Question

On a given day, the flow rate F (cars per hour) on a congested roadway is

F= v/(22+0.02v^2)

where v is the speed of the traffic in miles per hour. What speed will maximize the flow rate on the road?

Answer 1

have you taken the derivative yet?

Answer 2

not yet

Answer 3

see if you can find it, then set it equal to zero and solve vor v.
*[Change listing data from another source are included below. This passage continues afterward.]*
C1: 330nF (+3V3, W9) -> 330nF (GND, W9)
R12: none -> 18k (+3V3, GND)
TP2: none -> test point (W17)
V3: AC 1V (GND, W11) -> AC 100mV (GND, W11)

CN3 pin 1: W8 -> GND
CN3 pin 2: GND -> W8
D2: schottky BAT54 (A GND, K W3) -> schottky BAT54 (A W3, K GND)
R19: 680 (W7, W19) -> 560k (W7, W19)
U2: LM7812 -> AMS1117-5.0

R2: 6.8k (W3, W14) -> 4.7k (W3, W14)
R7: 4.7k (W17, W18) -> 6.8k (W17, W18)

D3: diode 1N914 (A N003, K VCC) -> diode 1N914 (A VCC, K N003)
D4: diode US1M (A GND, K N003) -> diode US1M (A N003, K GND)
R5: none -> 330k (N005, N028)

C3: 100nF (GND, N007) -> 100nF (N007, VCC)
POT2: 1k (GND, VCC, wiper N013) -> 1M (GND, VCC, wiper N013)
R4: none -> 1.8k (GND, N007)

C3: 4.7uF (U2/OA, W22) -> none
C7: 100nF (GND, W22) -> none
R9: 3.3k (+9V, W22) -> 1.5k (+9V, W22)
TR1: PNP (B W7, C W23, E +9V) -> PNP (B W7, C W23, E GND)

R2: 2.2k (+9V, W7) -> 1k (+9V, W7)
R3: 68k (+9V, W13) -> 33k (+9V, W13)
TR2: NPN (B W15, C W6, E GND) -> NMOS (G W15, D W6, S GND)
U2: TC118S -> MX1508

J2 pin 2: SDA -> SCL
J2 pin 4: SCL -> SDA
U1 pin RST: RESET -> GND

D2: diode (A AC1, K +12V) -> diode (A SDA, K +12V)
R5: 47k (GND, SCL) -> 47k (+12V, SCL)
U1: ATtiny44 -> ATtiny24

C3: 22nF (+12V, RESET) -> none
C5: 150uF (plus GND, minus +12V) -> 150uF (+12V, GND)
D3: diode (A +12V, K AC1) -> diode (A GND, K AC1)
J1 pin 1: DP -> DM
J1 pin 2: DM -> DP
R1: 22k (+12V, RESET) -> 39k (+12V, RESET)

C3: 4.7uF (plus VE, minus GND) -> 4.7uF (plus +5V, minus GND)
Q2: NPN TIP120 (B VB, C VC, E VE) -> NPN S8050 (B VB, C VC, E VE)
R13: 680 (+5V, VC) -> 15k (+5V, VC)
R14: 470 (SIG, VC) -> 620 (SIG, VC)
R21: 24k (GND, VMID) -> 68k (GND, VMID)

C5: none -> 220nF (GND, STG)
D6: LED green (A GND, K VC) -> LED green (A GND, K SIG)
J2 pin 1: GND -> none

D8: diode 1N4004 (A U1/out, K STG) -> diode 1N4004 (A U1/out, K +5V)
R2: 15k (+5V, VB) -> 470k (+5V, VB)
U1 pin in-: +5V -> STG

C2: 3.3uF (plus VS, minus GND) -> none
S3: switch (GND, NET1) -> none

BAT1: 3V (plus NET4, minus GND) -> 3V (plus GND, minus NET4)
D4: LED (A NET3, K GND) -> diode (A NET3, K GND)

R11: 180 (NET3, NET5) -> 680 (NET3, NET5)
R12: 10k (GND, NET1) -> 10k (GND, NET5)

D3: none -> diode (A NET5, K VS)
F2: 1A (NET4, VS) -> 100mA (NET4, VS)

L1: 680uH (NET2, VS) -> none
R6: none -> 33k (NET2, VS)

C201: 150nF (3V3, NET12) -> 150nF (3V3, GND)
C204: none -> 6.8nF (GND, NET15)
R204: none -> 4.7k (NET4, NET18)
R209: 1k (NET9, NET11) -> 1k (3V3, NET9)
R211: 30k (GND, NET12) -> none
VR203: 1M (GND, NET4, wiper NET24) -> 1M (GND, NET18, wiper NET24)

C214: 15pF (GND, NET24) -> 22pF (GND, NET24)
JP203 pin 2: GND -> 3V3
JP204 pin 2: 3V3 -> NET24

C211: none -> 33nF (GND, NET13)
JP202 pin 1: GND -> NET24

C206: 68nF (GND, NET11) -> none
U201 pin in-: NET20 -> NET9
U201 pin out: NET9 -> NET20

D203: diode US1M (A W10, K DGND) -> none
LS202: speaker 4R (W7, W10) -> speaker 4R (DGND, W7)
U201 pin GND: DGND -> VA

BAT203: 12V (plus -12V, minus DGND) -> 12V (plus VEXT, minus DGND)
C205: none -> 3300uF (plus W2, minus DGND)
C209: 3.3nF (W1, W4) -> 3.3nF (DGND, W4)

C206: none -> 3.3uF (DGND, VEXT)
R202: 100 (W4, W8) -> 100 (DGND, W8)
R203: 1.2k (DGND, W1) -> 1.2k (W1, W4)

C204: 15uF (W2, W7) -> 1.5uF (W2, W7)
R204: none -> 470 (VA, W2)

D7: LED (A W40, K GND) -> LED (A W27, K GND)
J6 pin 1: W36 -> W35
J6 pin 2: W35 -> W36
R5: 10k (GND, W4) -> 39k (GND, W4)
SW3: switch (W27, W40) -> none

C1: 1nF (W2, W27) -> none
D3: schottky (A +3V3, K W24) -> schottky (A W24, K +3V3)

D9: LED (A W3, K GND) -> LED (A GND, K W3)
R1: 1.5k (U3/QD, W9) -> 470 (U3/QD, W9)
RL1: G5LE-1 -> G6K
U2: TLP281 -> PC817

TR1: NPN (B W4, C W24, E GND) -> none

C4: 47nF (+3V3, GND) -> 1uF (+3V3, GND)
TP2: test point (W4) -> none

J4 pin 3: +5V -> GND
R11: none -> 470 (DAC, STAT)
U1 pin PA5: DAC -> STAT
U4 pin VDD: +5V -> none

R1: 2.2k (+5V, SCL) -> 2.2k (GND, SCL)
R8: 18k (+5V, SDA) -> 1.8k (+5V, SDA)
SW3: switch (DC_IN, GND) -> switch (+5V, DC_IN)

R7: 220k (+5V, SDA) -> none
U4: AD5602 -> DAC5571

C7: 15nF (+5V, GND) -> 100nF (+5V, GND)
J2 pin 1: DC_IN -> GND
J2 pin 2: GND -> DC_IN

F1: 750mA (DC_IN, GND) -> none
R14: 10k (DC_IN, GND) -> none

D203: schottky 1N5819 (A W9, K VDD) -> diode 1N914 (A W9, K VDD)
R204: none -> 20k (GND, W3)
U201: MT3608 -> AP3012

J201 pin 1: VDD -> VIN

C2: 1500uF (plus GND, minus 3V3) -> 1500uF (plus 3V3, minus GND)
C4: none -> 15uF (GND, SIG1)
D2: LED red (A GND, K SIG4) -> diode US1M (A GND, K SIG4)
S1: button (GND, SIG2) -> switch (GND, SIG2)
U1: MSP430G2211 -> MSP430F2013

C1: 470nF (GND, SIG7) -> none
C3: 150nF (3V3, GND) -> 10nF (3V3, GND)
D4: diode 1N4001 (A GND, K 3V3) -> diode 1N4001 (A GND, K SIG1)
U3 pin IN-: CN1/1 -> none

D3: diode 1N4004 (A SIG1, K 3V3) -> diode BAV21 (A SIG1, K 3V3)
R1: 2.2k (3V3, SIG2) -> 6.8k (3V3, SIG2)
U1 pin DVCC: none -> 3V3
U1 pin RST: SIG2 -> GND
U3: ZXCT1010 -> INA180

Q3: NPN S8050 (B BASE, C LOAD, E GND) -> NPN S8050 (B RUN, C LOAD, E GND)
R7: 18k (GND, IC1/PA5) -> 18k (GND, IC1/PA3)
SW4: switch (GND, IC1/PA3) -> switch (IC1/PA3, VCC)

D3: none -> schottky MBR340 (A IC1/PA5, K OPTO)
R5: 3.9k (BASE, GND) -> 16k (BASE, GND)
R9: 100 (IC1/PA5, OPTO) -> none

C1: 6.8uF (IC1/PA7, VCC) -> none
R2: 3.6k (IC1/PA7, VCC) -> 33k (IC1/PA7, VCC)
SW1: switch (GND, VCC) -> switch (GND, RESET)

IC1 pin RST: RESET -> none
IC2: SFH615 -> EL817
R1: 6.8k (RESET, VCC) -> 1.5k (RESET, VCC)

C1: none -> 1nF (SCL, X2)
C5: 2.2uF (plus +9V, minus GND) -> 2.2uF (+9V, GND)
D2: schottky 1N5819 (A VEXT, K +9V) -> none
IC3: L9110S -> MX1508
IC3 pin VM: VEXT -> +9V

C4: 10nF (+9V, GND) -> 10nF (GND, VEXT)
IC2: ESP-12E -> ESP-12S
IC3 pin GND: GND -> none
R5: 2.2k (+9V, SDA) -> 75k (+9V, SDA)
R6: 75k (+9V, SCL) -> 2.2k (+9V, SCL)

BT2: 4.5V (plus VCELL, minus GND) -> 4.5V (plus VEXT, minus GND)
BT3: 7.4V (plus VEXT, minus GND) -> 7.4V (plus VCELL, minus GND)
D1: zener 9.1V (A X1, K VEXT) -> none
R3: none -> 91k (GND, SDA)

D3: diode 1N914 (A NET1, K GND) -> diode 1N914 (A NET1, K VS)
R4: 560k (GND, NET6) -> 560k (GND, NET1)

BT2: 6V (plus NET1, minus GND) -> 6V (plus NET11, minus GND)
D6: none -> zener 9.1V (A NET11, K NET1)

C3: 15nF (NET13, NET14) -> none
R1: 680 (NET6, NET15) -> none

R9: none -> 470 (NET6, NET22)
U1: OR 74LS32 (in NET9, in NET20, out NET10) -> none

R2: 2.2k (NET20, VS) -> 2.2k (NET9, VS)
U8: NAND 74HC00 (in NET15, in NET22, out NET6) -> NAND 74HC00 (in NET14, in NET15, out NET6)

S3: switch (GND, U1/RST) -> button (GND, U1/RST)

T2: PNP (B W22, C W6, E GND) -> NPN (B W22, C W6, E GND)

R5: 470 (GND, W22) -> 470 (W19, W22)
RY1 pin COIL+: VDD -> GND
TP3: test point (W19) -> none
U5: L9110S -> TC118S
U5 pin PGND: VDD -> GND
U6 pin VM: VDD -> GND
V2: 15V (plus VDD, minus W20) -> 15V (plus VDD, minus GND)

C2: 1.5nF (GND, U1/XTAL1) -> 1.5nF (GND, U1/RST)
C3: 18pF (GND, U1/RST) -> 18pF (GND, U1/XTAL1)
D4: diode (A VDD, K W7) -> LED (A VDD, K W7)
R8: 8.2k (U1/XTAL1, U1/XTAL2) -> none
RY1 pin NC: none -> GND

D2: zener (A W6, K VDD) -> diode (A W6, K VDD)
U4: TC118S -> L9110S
That will give you the location of any extrema for F.

Answer 4

if you're having trouble finding it let me know.

Answer 5

can you give to me by step?

Answer 6

use the quotient rule:
\[(\frac{ U }{V })' = \frac{ U ' V- UV ' }{ V ^{2}}\]

Answer 7

an then?

Answer 8

find the derivative of the numerator and denominator and plug them into that expression where appropriate

Answer 9

derivative of the numerator is 1 so:\[\frac{ U'V -UV' }{ V ^{2} } = \frac{ 1*(22+.02v ^{2)} - UV'}{ V ^{2} }\]

Answer 10

continue... find the derivative of the denominator...

Answer 11

what will it be?

Answer 12

(22+0.02v^2)^2

Answer 13

\[\frac{ U'V -UV' }{ V ^{2} } = \frac{ 1*(22+.02v ^{2}) - v*.04v}{ V ^{2} }\]

Answer 14

then i will get also the 2nd derivative?

Answer 15

\[\frac{ U'V -UV' }{ V ^{2} } = \frac{ 1*(22+.02v ^{2})-v*.04v }{ (22+.02v ^{2})^{2} }\]

Answer 16

what is the next stepif i already knew the 1st derivative?

Answer 17

2nd derivative?

Answer 18

no, set the derivative equal to zero and solve for v

Answer 19

\[f'(x)=(22+.02v2)-.04v^2 / (22+0.02v^2)^2\]

Answer 20

pretty much.. now set it equal to zero and solve for v

Answer 21

\[(22+.02v^2)-.04v^2/(22+0.02v^2)=0\]